Daisy was taken to hospital immediately, as she had lost colour through lack of oxygen. She had had nerves in her neck severed through being forcibly pulled during the delivery. Her father, 42-year-old Matt Anderson, told the hearing that his wife must have been cut ‘at least 10 times’ – and the scene of the delivery was ‘frantic’.
Mrs Anderson was taken to hospital some time later, the hearing was told. Her bowel was found to have sustained permanent damage during the delivery.
Daisy suffers from Erb’s palsy, which causes paralysis in her arm due to nerves having been severed. She has undergone two operations and can now use her hand and fingers, but is unable to lift her arm or bend it.
Mrs Rose qualified as a midwife in 1987 and a nurse in 2001. She did not attend the hearing, which found her guilty of charges of inducing labour when there was no clinical reason to do so; failing to take appropriate action during labour; failing to accompany the patient in the ambulance after labour; and failing to explain that she did not hold indemnity insurance.
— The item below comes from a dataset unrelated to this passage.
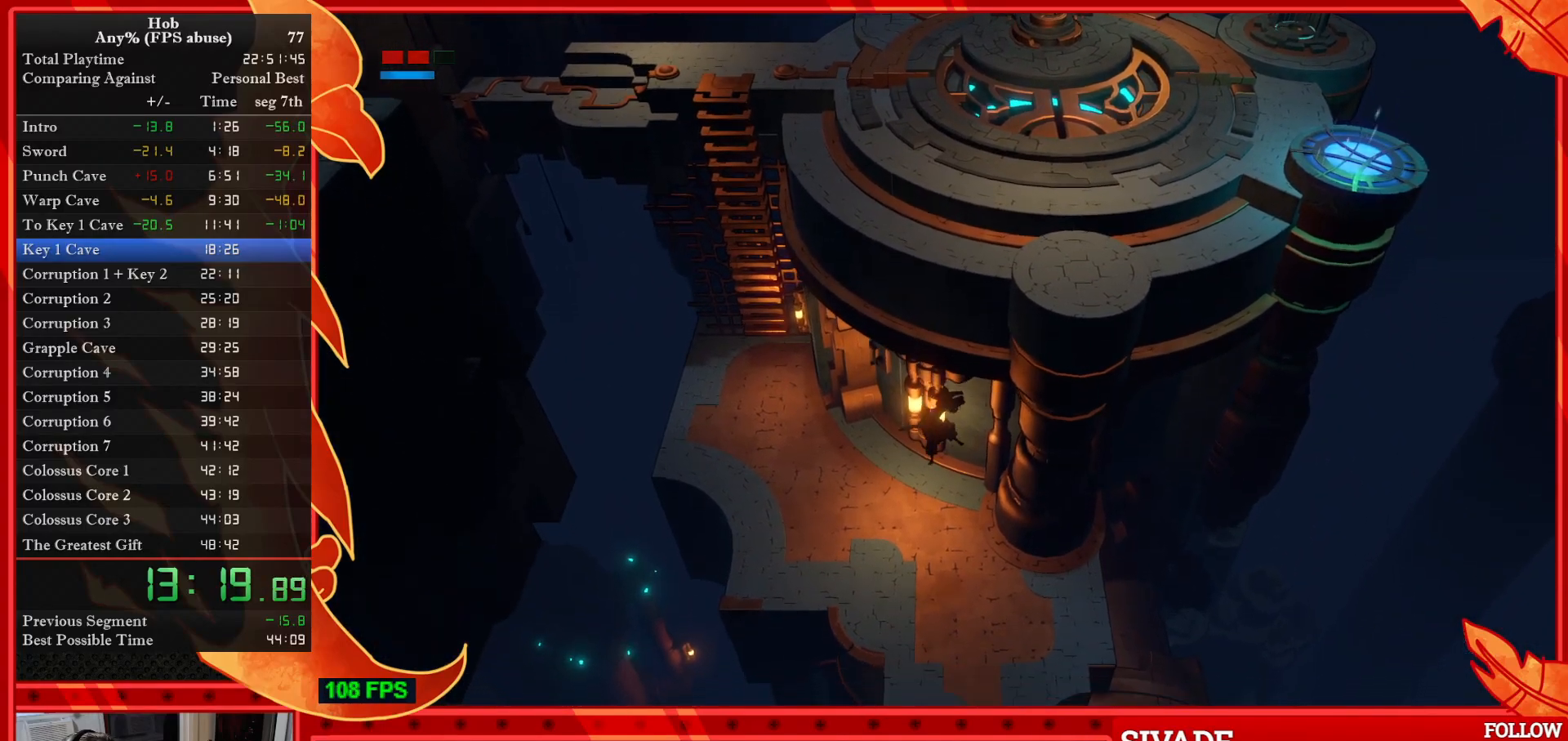
{"buttons": ["CIRCLE", "DPAD_DOWN"], "left_stick": "center", "events": [[50, "CIRCLE", "down"], [150, "CIRCLE", "up"], [183, "CIRCLE", "down"], [283, "CIRCLE", "up"], [333, "CIRCLE", "down"], [417, "CIRCLE", "up"], [483, "CIRCLE", "down"]]}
Chairwoman of the panel Catherine Hinton said Mrs Rose’s actions during the procedure had been ‘seriously deficient’.
'This is a case of serious professional misconduct, involving multiple failures of care and professional standards at all stages.
'Her failures put at risk the health of both Mrs Anderson and her baby.’
After the delivery, the Andersons tried to sue Mrs Rose, but were told that, as she does not hold indemnity insurance, they could not pursue the claim.
Independent midwives do not have to hold indemnity insurance and the Andersons are now campaigning for a change in the law.